Every single fan site violates copyrights in a certain way, and it’s up to the license owner to sue. Most of the time, and this is the case, they consider it as “fair use” and let people do their stuff, since it’s free advertisement for them and it’s harmless.
If at some point the lisence’s owners change their mind and ask us to take the site down or close the Kickstarter, we will do it.
Hope that helps~

And it does. Thank you.

I don’t really have a bone with the concept behind it, but it still rubs me the wrong way when someone promotes his or her own project by selling straight-up stuff they don’t own to market it. It’s one “commercial activity” too far for this ossan. I guess there’s nothing wrong with it per se, but from a business point of view it would be weird to see a fan project go raise money when the actual commercial products the site is a fan of can’t be equally shameless. That Kickstarter (TM?) stuff still is worth something in PR money. Well, for shame tiering, there is always that Clannad Man thing as a lowest tier (that I care to signal boost). This is somewhere above that.

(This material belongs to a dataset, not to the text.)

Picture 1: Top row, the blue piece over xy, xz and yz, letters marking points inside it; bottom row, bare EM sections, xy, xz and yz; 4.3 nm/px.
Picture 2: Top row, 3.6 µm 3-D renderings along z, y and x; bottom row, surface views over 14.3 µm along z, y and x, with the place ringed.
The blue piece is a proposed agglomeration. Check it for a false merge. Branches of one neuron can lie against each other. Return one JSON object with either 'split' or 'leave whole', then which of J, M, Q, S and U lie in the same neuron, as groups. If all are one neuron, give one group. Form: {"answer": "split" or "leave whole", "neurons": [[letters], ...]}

To an extent, too, this is largely a changing mores kind of thing. These two developers are just 23 years old. Kickstarter was a thing before they even started college, assuming they were on a standard path. Paying for your own fandom from your own pocket is getting to be passe, it seems. Of course, at the same time, crowdfunding works for fandom precisely because it enables that “country club” thing for things beyond large tracts of land for golfing. The bone I have with it is just, again, as with Kickstarters in general, the simple buyer-seller relationship that Kickstarter permits to happen in the context that has been largely reserved for traditionally memberships. That ~30% that Kickstarter and its payment processor takes out of is 30% a private fundraising via paypal will not (which is just ~3%).

At least if you kickstart a con, you can do what Otakon does… When you are kickstarting a CD album or a board game or a smartwatch, you really are just preordering. And if this fansite kickstarter kept it clean, it wouldn’t be as bad as those. But now it’s a question of “is it okay to second-hand sell loveca”? Is this a question you want to even ask in the first place? Among other things.

Another interpretation is just that these folks don’t know any better. It is not out of the question. I think Dave choosing Indiegogo is a smart move, for example. Good for you, Kawaiikochan Man.


This School Idol site publishes a public API so you can pull its card entries (among other things). It’s both hilariously bad and pretty cool at the same time. I mean, like, AWS is not cheap. It’s like one-upping a production committee by putting out your favorite light novel’s anime adaptation. Except in this case it’s code that the production committee don’t care about? And the fans are trying to sell things the committee would sell? Because, like, how else can you raise money, besides selling t-shirts with Honkers printed on it, right?

It’s not like I dislike any of this. But this is no longer about copyright as much as businesses trying to make money and how fans fill the gap in a very meta kind of way, and copyright only goes to show how inadequate it is at trying to cordon off a way to get it done. It’s entirely too weaksauce for this 21st century stuff.

Maybe Gaben should take note on this.